Chief among those differences is their attitudes towards
Trump. A whopping 77 percent of Israelis approve or approve strongly of the way
the president has handled U.S.-Israeli relations. Only 34 percent of American
Jews agree. When it comes to his decision to move the U.S. embassy to Jerusalem,
which the United States finally recognized as Israel’s capital, 48 percent of
Americans were opposed while 47 percent supported it. By contrast, a stunning 85
percent of Israelis were in favor of the move with only 7 percent opposed.
Other major differences include the fact that a strong
majority of Americans—59 percent—favor the creation of a demilitarized
Palestinian state in the West Bank. Only 44 percent of Israelis concur. The same
percentage of Americans, 59 percent, also believe that some or all West Bank
settlements should be dismantled for peace with the Palestinians, while only 39
percent of Israelis favor such a policy.
Another key point of disagreement was the lack of religious
pluralism in Israel. A whopping 80 percent of Americans favor giving
non-Orthodox rabbis the right to perform marriages in Israel with 17 percent
opposed. Among Israelis, a slight plurality agrees with 49 percent favoring
giving them that right and 45 percent opposed. Those numbers are, rather
obviously, a function of identification with religious denominations. Only 11
percent of American Jews identify as Orthodox or Haredi, while 21 percent do so
in Israel. But while a majority of Israelis see themselves as either
traditional/not religious or secular, a miniscule 1 percent identify with the
non-Orthodox movements as opposed to 46 percent of Americans.
The twin surveys are interesting reading, but these numbers
don’t tell us more than we already know about the two communities. There are
points of general agreement, such as a belief in both a thriving Israel and
Diaspora. But Israeli Jews clearly lean to the right politically, while American
Jews are overwhelming liberal in their points of view about a host of issues.

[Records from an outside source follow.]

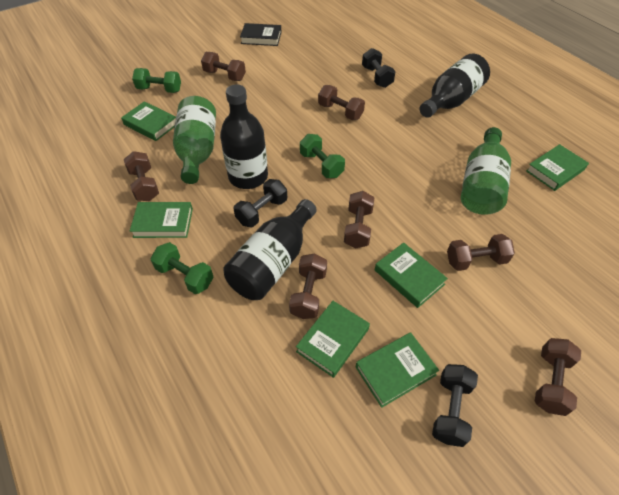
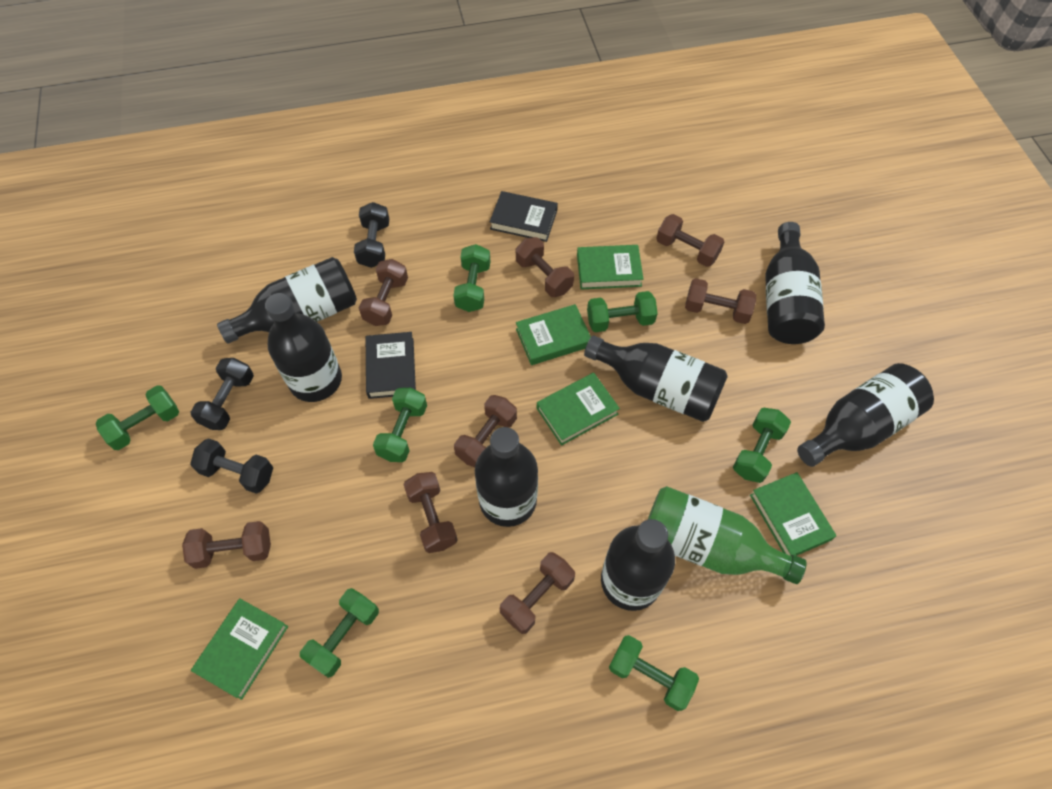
black book: 1 -> 2
black bottle: 3 -> 7
brown dumbbell: 7 -> 8
green book: 6 -> 5
green bottle: 2 -> 1
green dumbbell: 3 -> 7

Yet if you were looking for an answer to explain that key
divergence about seeing each other as part of the same family, it would be a
mistake to get lost in the weeds as we delve through the numbers.
A lot of the discrepancies, especially on Trump and
Jerusalem, can easily be explained by partisan affiliation rather than
fundamental disagreements. A majority of American Jews are liberals and
Democrats. They despise Trump and see everything he does in a negative light,
even something like moving the embassy, which was once a consensus issue among
American Jews. Their attitudes about the Israeli government are similarly
influenced by partisanship.
But if American Jews are less inclined to care deeply about
the ties that ought to unite these two branches of the Jewish people, it would
be foolish to view policy or partisan differences as the main point of
It’s true that for some, anger about the “occupation”
or resentment about pluralism might be driving some them away from Israel. But
at the heart of the matter is a declining sense of Jewish peoplehood on the part
of many American Jews, not their views of Trump or Netanyahu.
Chabon’s address to the graduating class of Reform rabbis at the
Hebrew Union College-Institute of Religion, in which he blasted not merely
Israeli policies but also the whole idea of promoting in-marriage, provoked
controversy. But the real problem is that his views reflect the reality first
explored by Pew that a growing number of American Jews agree with him about the
value of preserving a distinct Jewish people. In an American culture that sees
all parochial beliefs as suspect, if not racist, many Jews eye Israel with
suspicion or no longer value the connection to a Jewish state. It’s not so
much that Israel is identified with the right or doing anything that outrages
Americans as it is bound up with ideas about nationalism and identity that many
Jews have come to revile.
It is this problem rather than mere differences over the peace process, pluralism or even Trump that those who wish to strengthen ties between Israelis and Americans must address. If American Jews truly wish to preserve our extended Jewish family, then they need to look to actions that reinforce their Jewish identity and understanding of the importance of Israel and Zionism, and not be distracted by a partisan divide that, while significant, doesn’t get to the heart of the problem.